Purpose
Differential Item Functioning (DIF) occurs when test takers from different subgroups (e.g., sex, ethnicity) have different probabilities of answering a test item correctly, despite having the same level of ability. The purpose of the current study was to determine the extent to which our faculty-developed summative examinations may exhibit DIF.
Methods
The final examination items from one of our second-year courses were used as the subject of DIF analysis. A logistic regression approach was used to compute DIF for each item based upon sex, race, ethnicity and native language proficiency. By convention, a Nagerlike R2 >0.035 was used to define the presence of substantial DIF. Faculty reviewed all items with DIF to discuss whether logical item flaws were present that might account for DIF.
Results
Of 115 unique test items, 26 were found to display DIF, as indicated by a Nagerlike R2 >0.035. Eight instances of DIF were by race, 6 by sex, 10 by different ethnicities, and 2 by primary language.
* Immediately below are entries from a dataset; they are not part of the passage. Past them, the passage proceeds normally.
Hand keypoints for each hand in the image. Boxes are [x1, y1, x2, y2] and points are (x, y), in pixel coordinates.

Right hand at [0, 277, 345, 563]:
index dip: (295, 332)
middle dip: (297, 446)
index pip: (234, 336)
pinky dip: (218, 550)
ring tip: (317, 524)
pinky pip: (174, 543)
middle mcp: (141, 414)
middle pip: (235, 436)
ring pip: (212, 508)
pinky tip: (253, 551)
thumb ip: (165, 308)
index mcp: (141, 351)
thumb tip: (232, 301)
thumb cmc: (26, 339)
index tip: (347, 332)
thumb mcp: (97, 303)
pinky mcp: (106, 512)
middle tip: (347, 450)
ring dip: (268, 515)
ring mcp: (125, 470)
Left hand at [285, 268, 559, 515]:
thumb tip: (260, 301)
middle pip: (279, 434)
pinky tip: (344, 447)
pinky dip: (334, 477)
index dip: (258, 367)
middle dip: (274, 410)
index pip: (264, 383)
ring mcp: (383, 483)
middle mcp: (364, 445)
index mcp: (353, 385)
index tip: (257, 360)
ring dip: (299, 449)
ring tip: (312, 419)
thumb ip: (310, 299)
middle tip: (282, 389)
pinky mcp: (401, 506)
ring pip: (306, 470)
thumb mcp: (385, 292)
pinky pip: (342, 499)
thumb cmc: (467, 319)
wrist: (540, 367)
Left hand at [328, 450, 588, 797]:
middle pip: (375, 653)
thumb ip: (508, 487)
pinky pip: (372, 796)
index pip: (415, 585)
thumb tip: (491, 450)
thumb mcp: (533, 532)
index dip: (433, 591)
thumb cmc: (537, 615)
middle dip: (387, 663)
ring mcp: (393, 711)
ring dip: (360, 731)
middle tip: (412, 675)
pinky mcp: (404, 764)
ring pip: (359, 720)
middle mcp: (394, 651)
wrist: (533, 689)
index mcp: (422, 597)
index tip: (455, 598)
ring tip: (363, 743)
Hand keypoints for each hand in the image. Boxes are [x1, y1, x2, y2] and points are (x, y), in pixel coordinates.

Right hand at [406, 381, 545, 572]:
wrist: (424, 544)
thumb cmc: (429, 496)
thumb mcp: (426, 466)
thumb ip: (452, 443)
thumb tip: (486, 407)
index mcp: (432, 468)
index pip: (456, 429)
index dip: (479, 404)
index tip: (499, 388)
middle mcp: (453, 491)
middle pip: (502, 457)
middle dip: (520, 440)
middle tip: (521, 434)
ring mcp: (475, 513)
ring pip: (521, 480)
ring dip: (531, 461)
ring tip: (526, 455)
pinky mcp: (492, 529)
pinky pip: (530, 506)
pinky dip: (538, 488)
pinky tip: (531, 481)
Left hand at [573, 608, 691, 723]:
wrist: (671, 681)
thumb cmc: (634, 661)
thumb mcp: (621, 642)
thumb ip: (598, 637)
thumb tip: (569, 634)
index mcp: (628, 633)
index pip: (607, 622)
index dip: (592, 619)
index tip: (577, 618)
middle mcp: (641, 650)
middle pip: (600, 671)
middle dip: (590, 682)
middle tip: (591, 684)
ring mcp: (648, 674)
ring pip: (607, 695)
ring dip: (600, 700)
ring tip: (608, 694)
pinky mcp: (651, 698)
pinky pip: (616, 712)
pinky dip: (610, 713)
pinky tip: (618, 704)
No consistent biases by sex, race, or ethnicity were noted across items showing DIF. Item review by the research team, which included subject matter experts, resulted in proposed edits to 16 of 26 items.
Conclusion
Significant DIF was detected in a larger proportion of test items than anticipated. Faculty were able to propose logical edits to several items where DIF was detected. Future work will study the outcomes of faculty item edits and will seek learner input on sources of DIF in affected items. Inclusion of DIF analysis provides a stimulus for faculty to improve test items and promotes discussion about fairness in high-stakes testing.